Pero no lo dejan en paz, ha sido un debate largo, lleno de palabras malsonantes. Héctor, un tipo alto, de escasos pelos a los lados, le viene cuestionando que no debe llevarse todo aquello. Se harta de que Jean no atienda argumentos y quiere quitarle sus paquetes, le pone una mano en el hombro para aplicarle una llave, pero Jean no aguanta el menor roce: pasa el filo del metal por el brazo de Héctor, un corte que se empoza en rojo. La fila se ha vuelto interminable. Quienes están atrás no saben sobre la pelea que hay enfrente. No saben que un cuchillo se ha enterrado en la piel de Héctor como las garras de un gato sobre el papel de baño. El papel de baño, el botín que tanto defiende Jean ante los gritos de Assma, la esposa de Héctor. Se escuchan también gritos de “¡Bravo!” entre otros vecinos de la fila, con sus carritos copados de papel higiénico.

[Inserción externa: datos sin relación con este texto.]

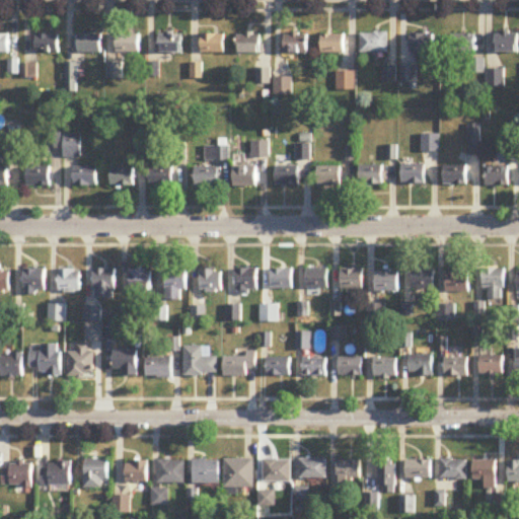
[(389,54),(389,33),(361,33),(361,54),(389,54)]
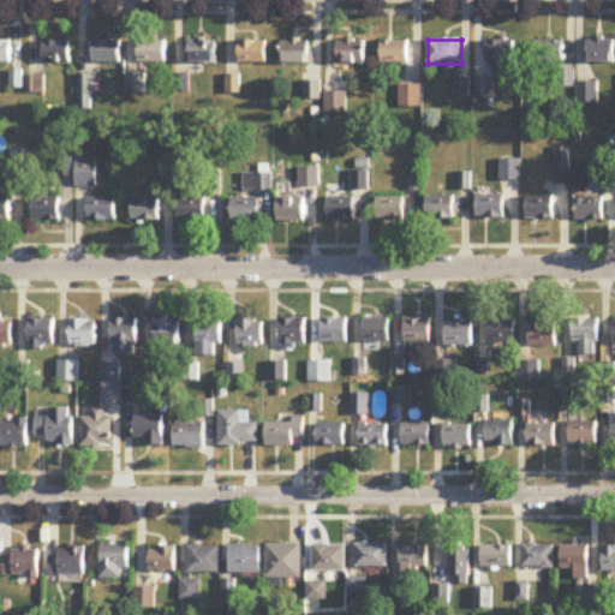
[(614,40),(587,40),(587,64),(614,63),(614,40)]
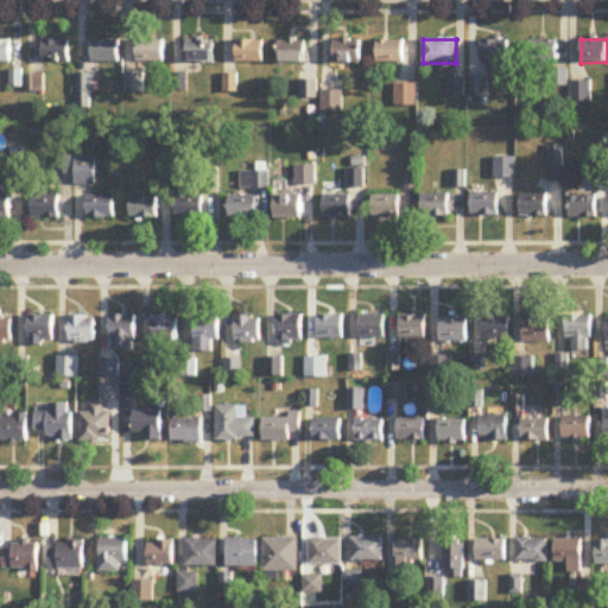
[(510,40),(481,40),(481,63),(496,63),(496,74),(510,74),(510,40)]
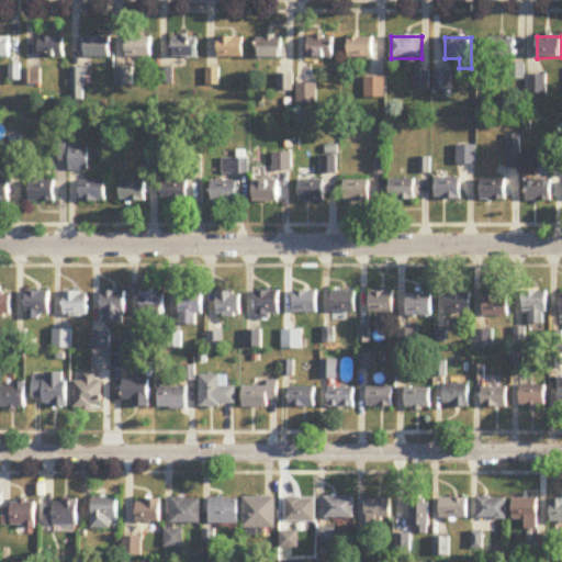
[(0,58),(10,58),(10,38),(0,38),(0,58)]
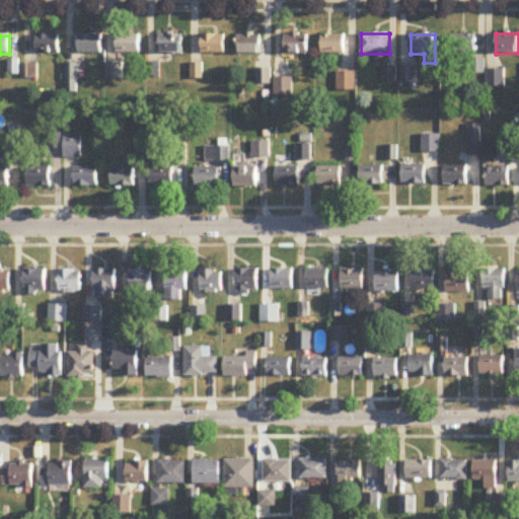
[(36,54),(60,54),(60,35),(36,35),(36,54)]
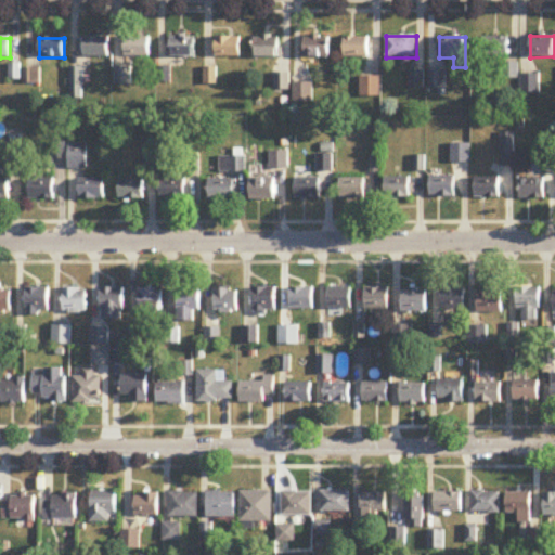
[(110,57),(110,38),(79,38),(79,57),(110,57)]
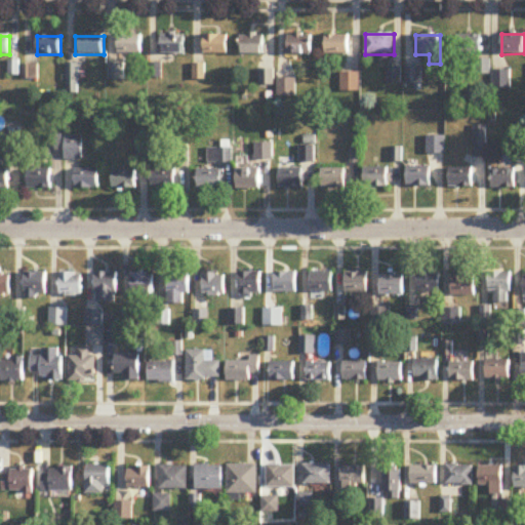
[(143,54),(143,36),(119,36),(119,54),(143,54)]
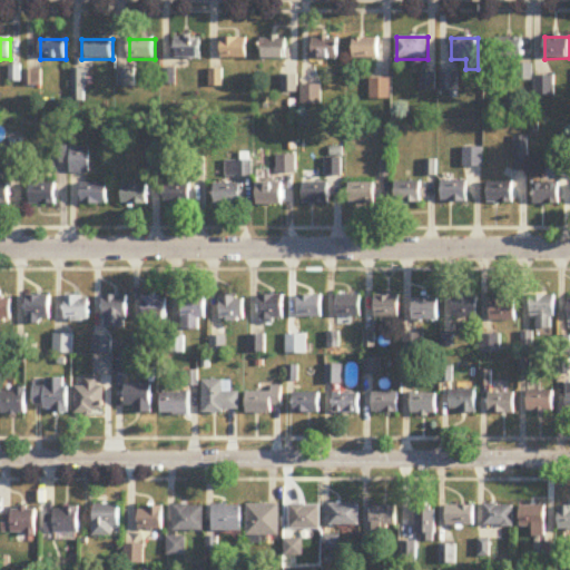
[(175,59),(202,59),(202,39),(175,39),(175,59)]
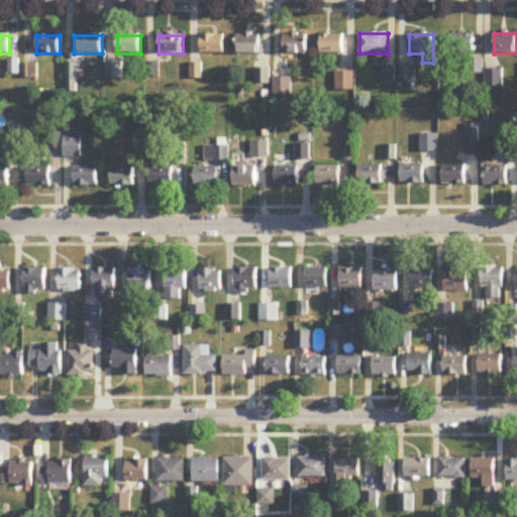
[(263,55),(263,35),(238,35),(238,55),(263,55)]
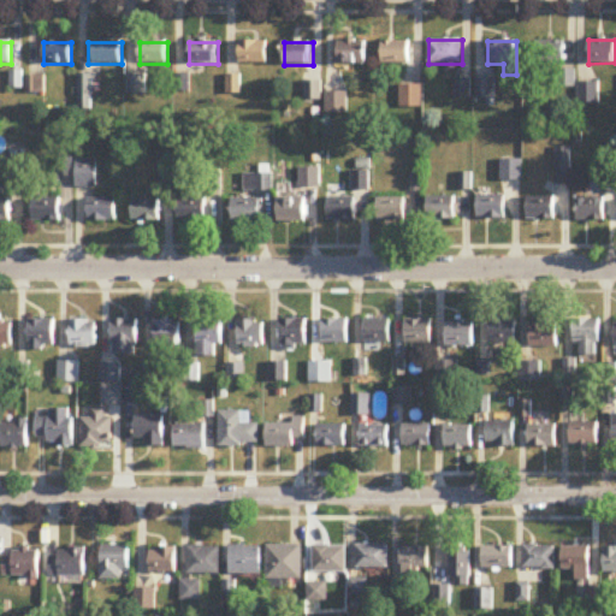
[(367,65),(367,42),(337,42),(337,65),(367,65)]
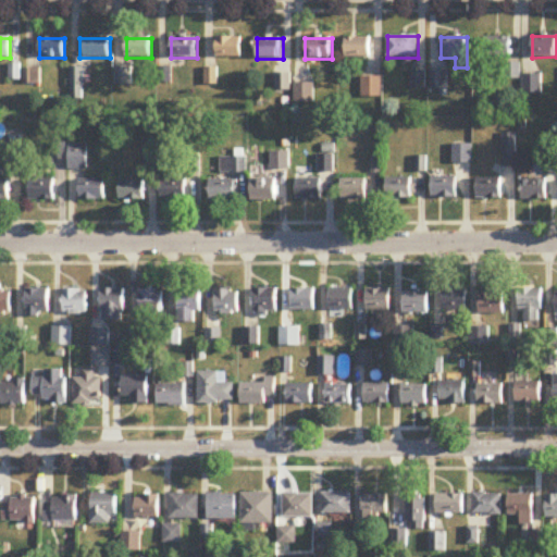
[(345,58),(371,58),(371,38),(345,38),(345,58)]
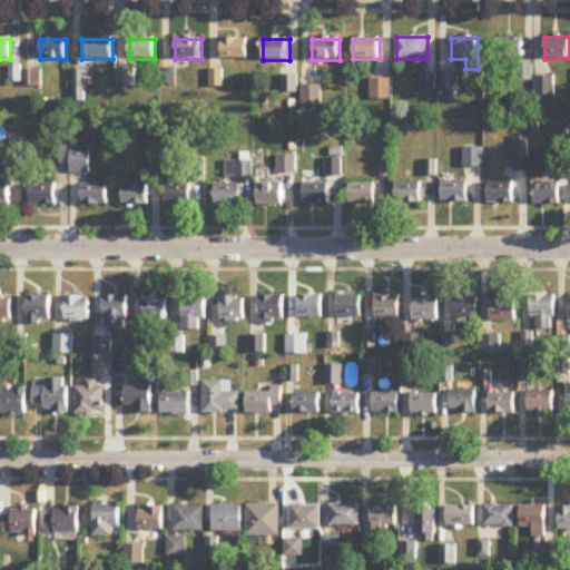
[(523,39),(497,39),(497,58),(523,58),(523,39)]
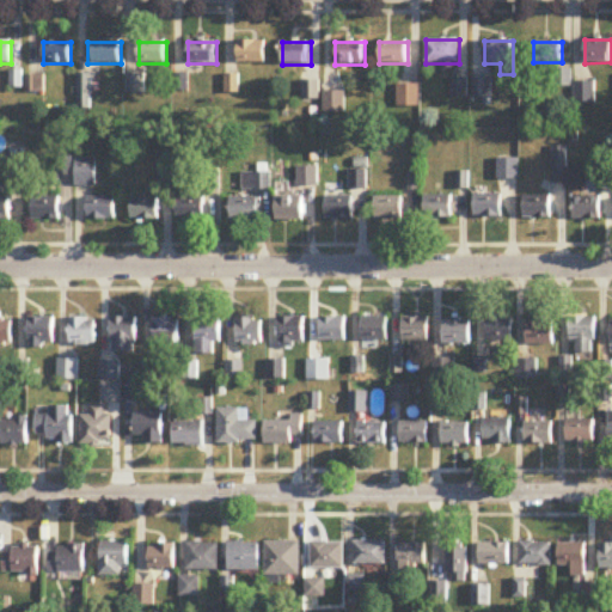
[(238,65),(267,65),(267,43),(238,43),(238,65)]
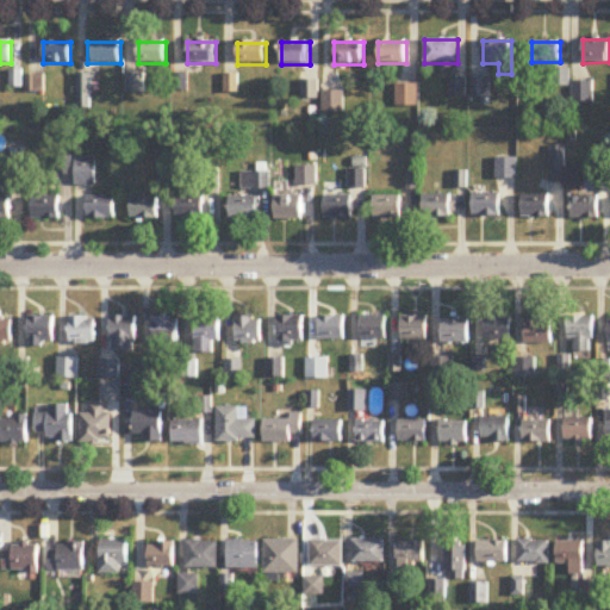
[(553,87),(567,87),(567,72),(553,72),(553,87)]
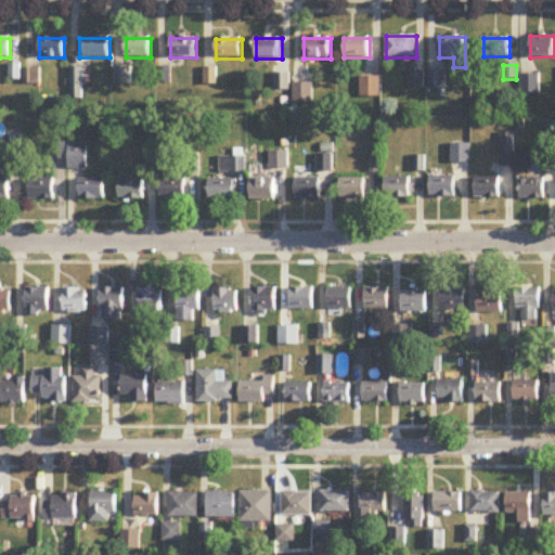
[(72,100),(82,100),(82,68),(72,68),(72,100)]
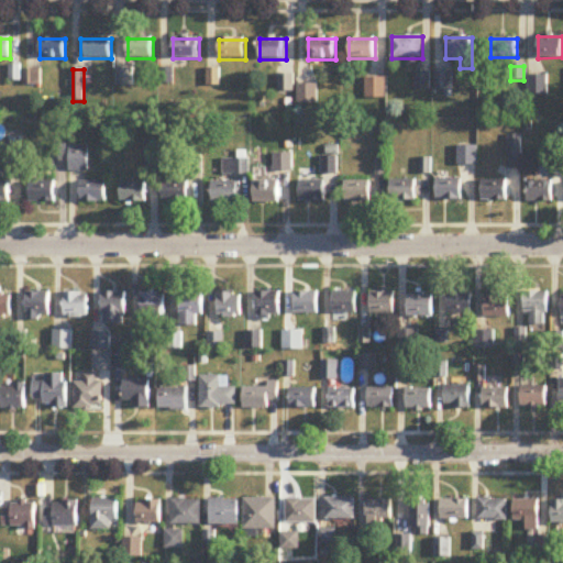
[(25,85),(40,85),(40,70),(25,70),(25,85)]
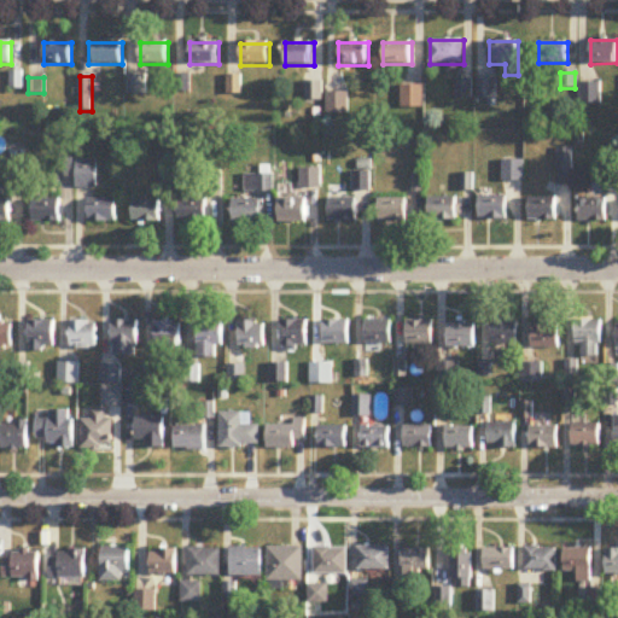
[(146,94),(146,77),(128,77),(128,94),(146,94)]
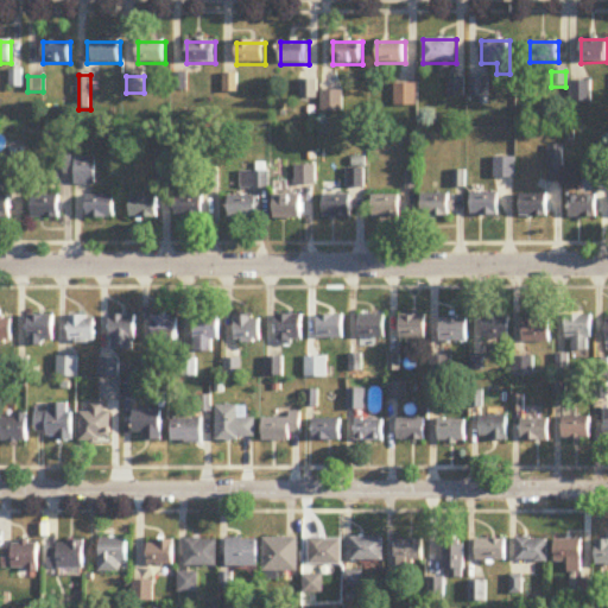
[(463,78),(449,78),(449,89),(455,89),(455,95),(463,95),(463,78)]
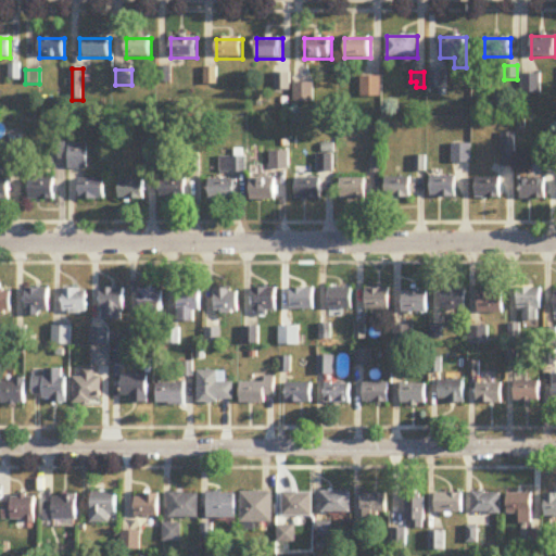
[(290,91),(290,76),(276,76),(276,91),(290,91)]
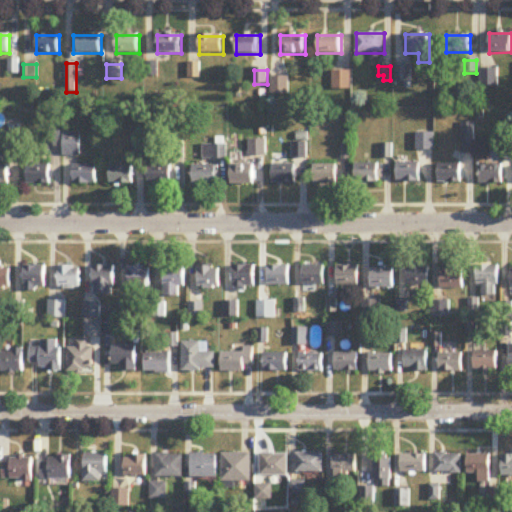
[(334,91),(350,90),(349,72),(333,72),(334,91)]
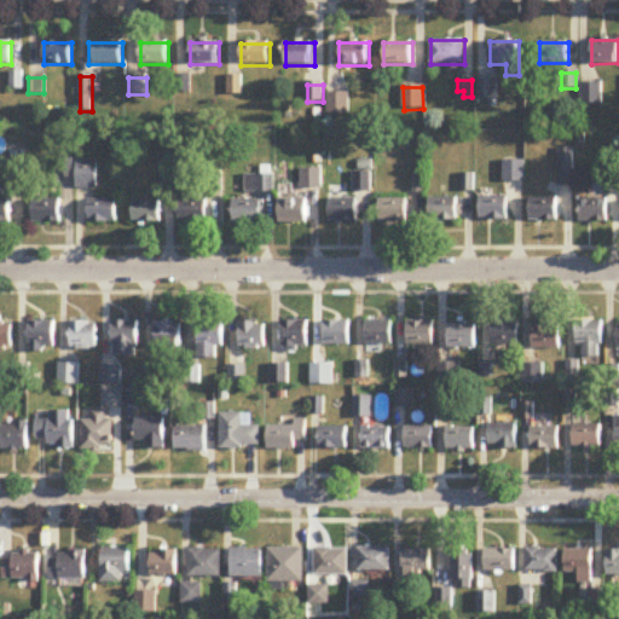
[(350,94),(329,94),(329,115),(350,115),(350,94)]
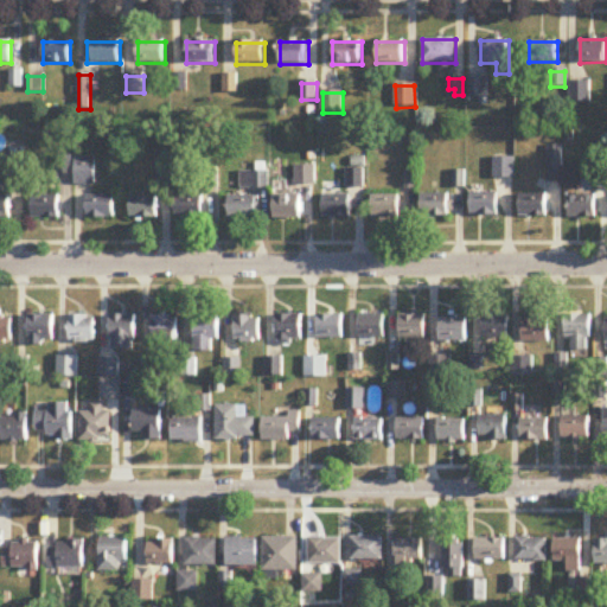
[(563,146),(547,146),(547,183),(563,183),(563,146)]
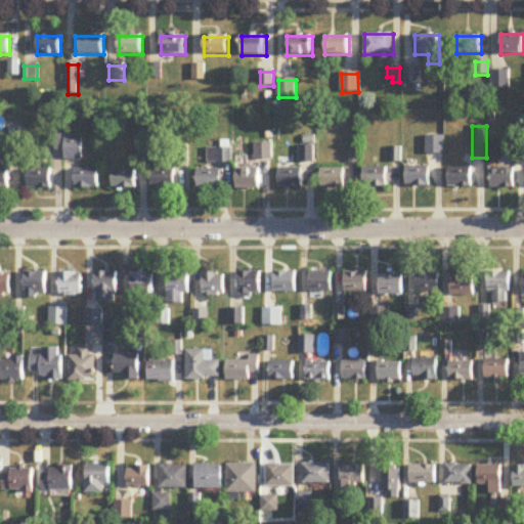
[(66,159),(82,159),(82,136),(66,136),(66,159)]
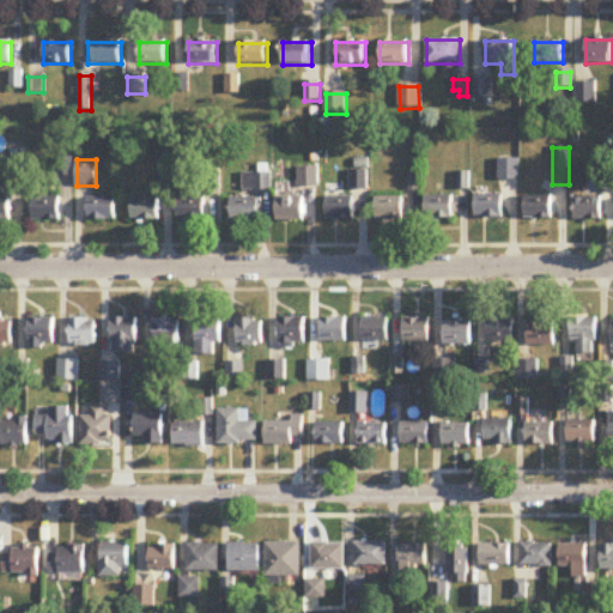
[(299,170),(299,186),(316,184),(316,170),(299,170)]
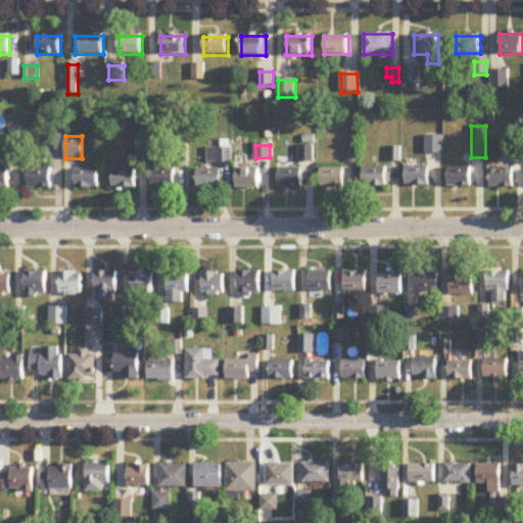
[(300,161),(313,161),(313,147),(300,147),(300,161)]
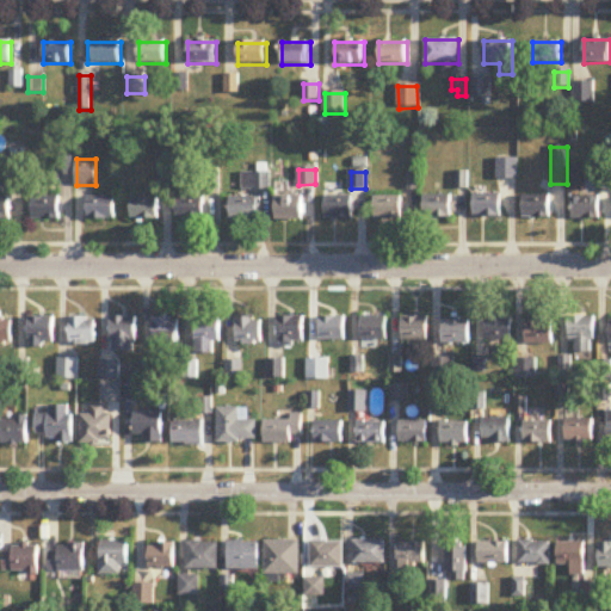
[(270,173),(244,173),(244,190),(270,190),(270,173)]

Apoyan al Jean acorralado, también ellos confinados en aquel micro universo sin ley, mientras la seguridad del supermercado llama a la policía e intenta retener a toda la gente.

 

Los defensores de la prudencia en las compras dudan en si lanzársele a Joan encima, si atraparlo y someterlo, o bien quedarse en su puesto para no perder el espacio que han venido guardando. Pero una chispa invoca al fuego cuando hay leña para arder. En el medio de la fila, en el pasillo de snacks, Kumiko arrastra de los cabellos a Melanie porque le ha intentado robar los pañales para su niño. Hacia la zona de productos refrigerados, Michael noquea con un pavo congelado a Morati, lo que provoca que Yaro, el hijo de este, lo tire al piso y vengue a su padre con un concierto de patadas que le sacuden hasta el último virus del cuerpo.

 

A esta hora la pelea la miran miles de personas en transmisión en vivo: Robert, un conserje del supermercado, proyecta para miles de ojos la incendiaria polis de productos: estantes quemados, personas corriendo, personas perseguidas, personas golpeadas, niños que lloran en carritos volcados, cristales en miles de refractadas realidades. La opinión del mundo se materializa en risas, en me gusta, en me encanta, en me sorprende, en me enoja. La policía llega, cuatro escasos oficiales ante el descontrol que emana como la tos sangrante de un enfermo. Poco pueden hacer, son bombardeados por latas y patadas, reducidos y amarrados. Desde sus salas, los expertos comienzan a analizar la situación, se preparan conferencias virtuales para debatir el pánico en las compras. Pero las imágenes atormentan a los espectadores, temen al virus bípedo que destroza los almacenes, al que vive junto a su puerta, al que llaman vecino. Pocas horas más tarde, las grandes tiendas se quedarán sin balas.

 

Un golpe en seco derriba a Robert, el conserje, que cae inconsciente. El teléfono, que enfocaba la coronación de Jean como el rey de esta batalla, termina por ofrecer, de manera extraña, el streaming de unas manos vacías.